*** STORED DATA ***
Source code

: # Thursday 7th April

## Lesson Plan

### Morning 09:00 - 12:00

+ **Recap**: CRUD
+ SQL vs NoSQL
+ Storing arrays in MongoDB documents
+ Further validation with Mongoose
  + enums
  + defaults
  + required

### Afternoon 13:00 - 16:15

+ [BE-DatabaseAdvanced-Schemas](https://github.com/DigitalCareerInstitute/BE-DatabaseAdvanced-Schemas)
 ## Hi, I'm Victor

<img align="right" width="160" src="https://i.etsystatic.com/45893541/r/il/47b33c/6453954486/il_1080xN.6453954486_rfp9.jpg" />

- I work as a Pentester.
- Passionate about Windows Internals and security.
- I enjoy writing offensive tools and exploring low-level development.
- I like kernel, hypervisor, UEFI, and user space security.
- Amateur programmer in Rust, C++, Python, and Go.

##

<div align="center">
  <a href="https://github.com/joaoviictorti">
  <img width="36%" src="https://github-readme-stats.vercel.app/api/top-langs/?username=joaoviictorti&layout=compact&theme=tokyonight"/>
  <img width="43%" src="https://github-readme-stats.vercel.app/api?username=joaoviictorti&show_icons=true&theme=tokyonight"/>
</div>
***
§ ASSIGNED TASK: Change "Recap" to "Review" everywhere it appears in the lines above and leave everything else as it is.

§ TASK ANSWER:
Source code

: # Thursday 7th April

## Lesson Plan

### Morning 09:00 - 12:00

+ **Review**: CRUD
+ SQL vs NoSQL
+ Storing arrays in MongoDB documents
+ Further validation with Mongoose
  + enums
  + defaults
  + required

### Afternoon 13:00 - 16:15

+ [BE-DatabaseAdvanced-Schemas](https://github.com/DigitalCareerInstitute/BE-DatabaseAdvanced-Schemas)
 ## Hi, I'm Victor

<img align="right" width="160" src="https://i.etsystatic.com/45893541/r/il/47b33c/6453954486/il_1080xN.6453954486_rfp9.jpg" />

- I work as a Pentester.
- Passionate about Windows Internals and security.
- I enjoy writing offensive tools and exploring low-level development.
- I like kernel, hypervisor, UEFI, and user space security.
- Amateur programmer in Rust, C++, Python, and Go.

##

<div align="center">
  <a href="https://github.com/joaoviictorti">
  <img width="36%" src="https://github-readme-stats.vercel.app/api/top-langs/?username=joaoviictorti&layout=compact&theme=tokyonight"/>
  <img width="43%" src="https://github-readme-stats.vercel.app/api?username=joaoviictorti&show_icons=true&theme=tokyonight"/>
</div>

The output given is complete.